La gamma media – qui sto pensando ad alcune registrazioni di pianoforte – è un fiorire di luci, colori, chiaroscuri nei quali perdersi. E di ciò ci si rende conto per sottrazione: alcune registrazioni brillano in tal senso e si giovano del trattamento che questi diffusori sanno infondere. Altre invece, meno riuscite, vengono “smascherate” dalle Parker Trio, anche se comunque il risultato complessivo resta sempre più che godibile.

In gamma alta la prestazione è superba grazie alla capacità di enucleare il dettaglio in un contesto di assoluto equilibrio timbrico. Anche in questa regione di frequenze si ha la sensazione di una velocità di risposta ai transienti di livello sbalorditivo, pur se unita ad una dolcezza e setosità (ok, ho utilizzato anch’io questo abusato aggettivo, ma non me ne viene in mente uno migliore) che prevengono qualsivoglia tendenza ad indurirne la risposta. A questo punto mi viene da chiedermi come possa suonare la versione Diamond Edition delle Parker Trio che è dotata di un tweeter in diamante e svariate altre raffinatezze tecniche che dovrebbero garantire una prestazione tale da avvicinarle a quelle dei modelli delle serie superiori del costruttore svedese.

Concludo questa disamina ponendomi una domanda retorica: le Marten Parker Trio sono diffusori adatti a tutti i generi? Io ho provato ad astrarmi da quelle che sono le mie passioni e ho zelantemente ascoltato un pò di tutto dalla Classica al pop, dal Jazz al folk, dalla Fusion all’elettronica, vocale, corale, ecc. Francamente non posso dire di aver trovato una situazione nella quale questi diffusori non abbiano brillato. E allora, forse, la domanda va posta in modo diverso: le Marten Parker Trio sono diffusori adatti a tutti gli ascoltatori? Qui, secondo me, la risposta è: no. No perché per apprezzare fino in fondo le loro doti è necessario avere un background tanto in ambito di riproduzione audio, tanto – e a maggior ragione – in ambito di cultura musicale. Le Marten Parker Trio sono diffusori in grado di regalare emozioni forti, anzi fortissime. Bisogna solo mettersi d’accordo su cos’è che ci emoziona e che necessariamente non può essere uguale per tutti.

Parker Trio white
Inserimento in ambiente della versione bianca.

Quando l’ascolto diventa emozione

l’opinione del Maestro Stefano Greco

Con i miei amici Giulio Salvioni e Giancarlo Valletta, negli anni, ho condiviso molti ascolti interessanti, talvolta bizzarri e inaspettati. Raramente mi sono anche emozionato.

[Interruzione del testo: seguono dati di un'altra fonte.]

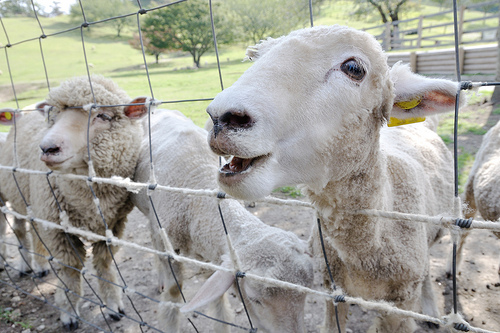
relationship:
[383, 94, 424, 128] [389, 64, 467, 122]
tag in sheep's ear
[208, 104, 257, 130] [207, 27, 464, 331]
nose of sheep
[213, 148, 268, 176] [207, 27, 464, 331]
mouth of sheep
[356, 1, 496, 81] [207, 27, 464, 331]
fence behind sheep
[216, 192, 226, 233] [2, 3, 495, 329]
line on wire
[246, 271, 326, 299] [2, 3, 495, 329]
covering on wire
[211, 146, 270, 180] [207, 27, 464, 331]
mouth of sheep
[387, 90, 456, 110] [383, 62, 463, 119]
inside of ears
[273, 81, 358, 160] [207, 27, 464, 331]
wool on sheep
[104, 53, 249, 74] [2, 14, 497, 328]
shadow cast on ground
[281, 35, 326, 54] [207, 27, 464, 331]
bump on front sheep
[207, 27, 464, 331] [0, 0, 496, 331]
sheep in pen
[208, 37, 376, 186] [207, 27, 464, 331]
face of sheep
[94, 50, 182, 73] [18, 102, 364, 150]
trees in background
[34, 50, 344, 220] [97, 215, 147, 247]
two sheep looking at camera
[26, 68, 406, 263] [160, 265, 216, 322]
sheep behind a fence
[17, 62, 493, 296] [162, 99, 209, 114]
animals in a pen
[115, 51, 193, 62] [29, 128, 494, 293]
trees are in background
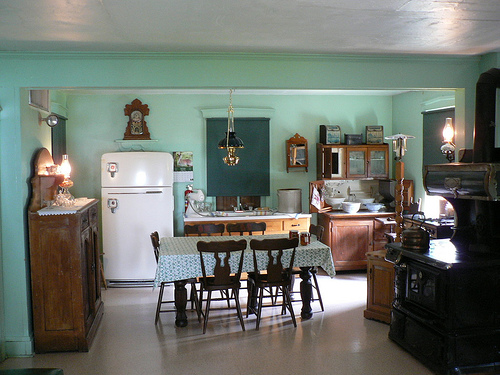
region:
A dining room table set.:
[152, 217, 332, 332]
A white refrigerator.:
[102, 152, 175, 290]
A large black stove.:
[385, 166, 497, 370]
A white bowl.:
[342, 200, 361, 212]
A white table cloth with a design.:
[154, 235, 337, 281]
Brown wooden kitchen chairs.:
[197, 240, 305, 336]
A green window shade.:
[204, 119, 273, 196]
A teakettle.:
[398, 209, 433, 251]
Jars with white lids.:
[291, 229, 312, 246]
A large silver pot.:
[276, 186, 303, 213]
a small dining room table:
[150, 220, 332, 340]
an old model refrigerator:
[103, 151, 176, 291]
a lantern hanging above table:
[214, 89, 244, 167]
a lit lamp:
[439, 113, 460, 163]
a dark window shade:
[204, 113, 269, 195]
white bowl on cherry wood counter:
[342, 198, 360, 212]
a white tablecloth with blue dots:
[155, 235, 339, 295]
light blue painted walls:
[2, 45, 497, 358]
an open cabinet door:
[315, 145, 342, 177]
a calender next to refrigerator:
[172, 151, 193, 183]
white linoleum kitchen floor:
[0, 273, 434, 373]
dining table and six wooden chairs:
[148, 221, 337, 336]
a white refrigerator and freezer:
[100, 151, 174, 287]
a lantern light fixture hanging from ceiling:
[217, 89, 246, 169]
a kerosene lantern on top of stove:
[440, 115, 456, 162]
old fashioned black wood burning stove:
[385, 70, 498, 372]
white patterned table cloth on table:
[153, 233, 336, 283]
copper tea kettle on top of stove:
[398, 212, 430, 250]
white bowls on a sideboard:
[323, 194, 385, 212]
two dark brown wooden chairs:
[193, 236, 299, 335]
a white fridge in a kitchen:
[99, 151, 174, 288]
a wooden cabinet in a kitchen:
[27, 147, 107, 354]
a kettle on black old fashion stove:
[398, 206, 430, 253]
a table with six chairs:
[148, 220, 336, 332]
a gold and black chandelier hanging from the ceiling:
[218, 90, 245, 167]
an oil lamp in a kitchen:
[440, 117, 460, 157]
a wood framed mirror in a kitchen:
[285, 133, 309, 173]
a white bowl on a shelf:
[341, 199, 362, 214]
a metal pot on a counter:
[277, 187, 302, 214]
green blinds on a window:
[206, 118, 271, 195]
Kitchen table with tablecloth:
[143, 221, 341, 337]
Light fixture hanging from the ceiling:
[212, 85, 249, 170]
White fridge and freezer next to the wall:
[95, 148, 179, 291]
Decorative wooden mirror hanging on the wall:
[281, 131, 310, 175]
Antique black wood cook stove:
[380, 64, 499, 373]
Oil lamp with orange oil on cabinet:
[50, 149, 75, 209]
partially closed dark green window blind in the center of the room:
[200, 111, 275, 201]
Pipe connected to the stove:
[468, 63, 498, 165]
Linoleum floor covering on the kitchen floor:
[30, 264, 424, 372]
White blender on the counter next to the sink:
[179, 181, 211, 221]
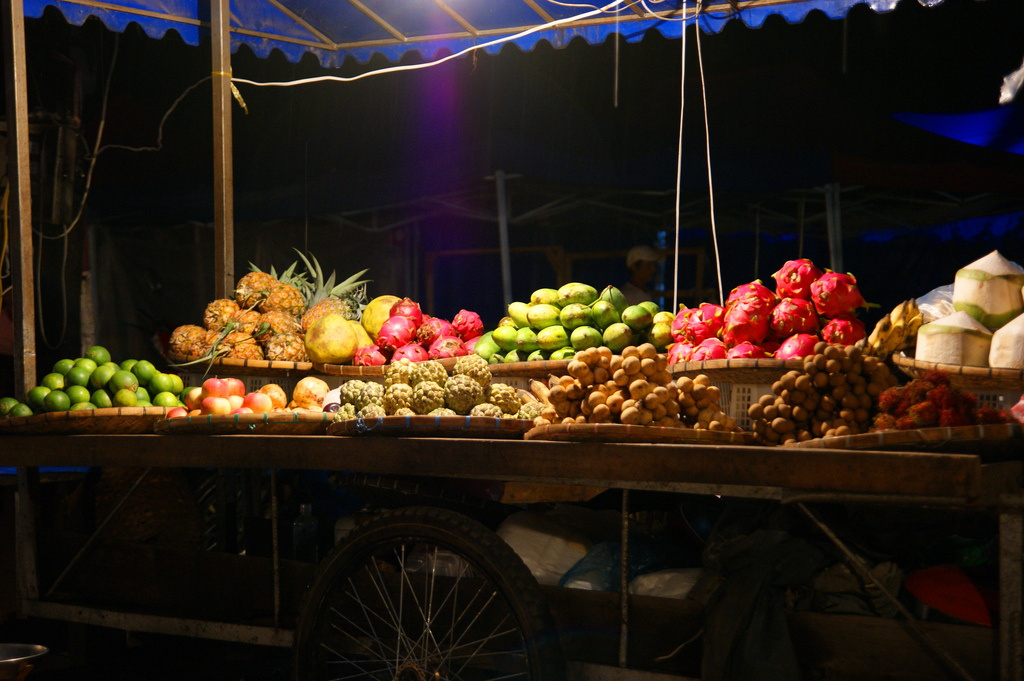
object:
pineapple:
[329, 354, 545, 423]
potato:
[534, 343, 744, 434]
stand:
[2, 248, 1023, 452]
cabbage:
[354, 296, 485, 365]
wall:
[49, 69, 969, 242]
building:
[16, 0, 1023, 478]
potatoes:
[748, 342, 901, 446]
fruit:
[0, 249, 1024, 445]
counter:
[0, 248, 1024, 502]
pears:
[0, 346, 197, 418]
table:
[0, 388, 1024, 681]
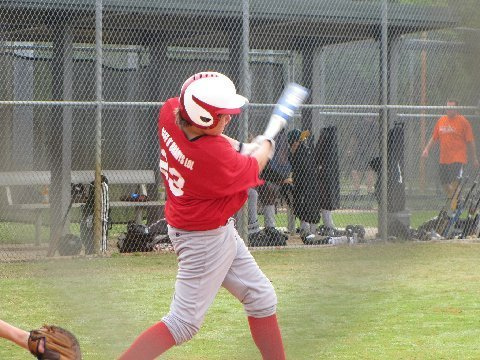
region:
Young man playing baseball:
[120, 41, 353, 357]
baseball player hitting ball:
[120, 36, 324, 354]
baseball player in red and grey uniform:
[111, 45, 337, 354]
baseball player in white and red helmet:
[100, 42, 280, 358]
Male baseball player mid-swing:
[72, 29, 357, 349]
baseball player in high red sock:
[65, 47, 346, 359]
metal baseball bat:
[222, 51, 331, 198]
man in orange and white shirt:
[411, 75, 472, 214]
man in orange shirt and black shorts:
[405, 84, 472, 223]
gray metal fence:
[311, 29, 455, 246]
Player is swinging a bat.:
[245, 69, 312, 166]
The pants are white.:
[175, 242, 265, 314]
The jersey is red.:
[153, 111, 245, 222]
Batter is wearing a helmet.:
[171, 65, 249, 140]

Questa volta Giulio mi ha invitato ad ascoltare le Marten Parker Trio e, confesso, ci sono andato con aspettative già alte. Si tratta, oggettivamente, di diffusori di grande fascino, con una reputazione critica solida. Ero ben disposto. Forse troppo, mi dicevo, per poter essere davvero sorpreso.

Mi sbagliavo.

Quello che non avevo messo in conto è quanto certi diffusori riescano a restituire non solo la musica, ma lo spazio in cui quella musica respira. Da pianista, sono abituato a percepire la sala come parte integrante del suono: la risonanza, la profondità, la distanza tra le dita e il pubblico. Le Parker Trio hanno ricreato tutto questo con una naturalezza che ho trovato quasi commovente.

La resa timbrica è di una pulizia rara, priva di quella patina artificiale che tradisce anche i migliori sistemi. Ma la vera sorpresa è stato il coinvolgimento emotivo: non mi sono ritrovato ad analizzare ciò che ascoltavo, ma semplicemente ad ascoltare. A lasciarmi trasportare.

Per chi, come me, trascorre la vita a fare i conti con la differenza tra una nota suonata e una nota sentita, è una distinzione che conta moltissimo.

Abbiamo ascoltato parecchi brani, di generi diversi. Il jazz del Marcin Wasilewski Trio era coinvolgente e divertente: si sentiva quasi la tentazione di voltare la testa ogni volta che il pianista si alternava con il contrabbassista o il batterista. La musica sinfonica (Mahler – Sinfonia No. 3, Boulez) sembrava andare oltre i confini della sala d’ascolto; il suono del pianoforte classico (Corigliano – Fantasia on an Ostinato, Trifonov) aveva una densità che, da pianista, percepisco raramente in una riproduzione.

Più che davanti a una resa dettagliata, ho avuto la sensazione di trovarmi di fronte a una riproduzione pienamente musicale, capace di attraversare tutte le frequenze senza perdere naturalezza. Da musicista, la differenza è questa: non aver ascoltato bene la musica, ma esserne stati toccati.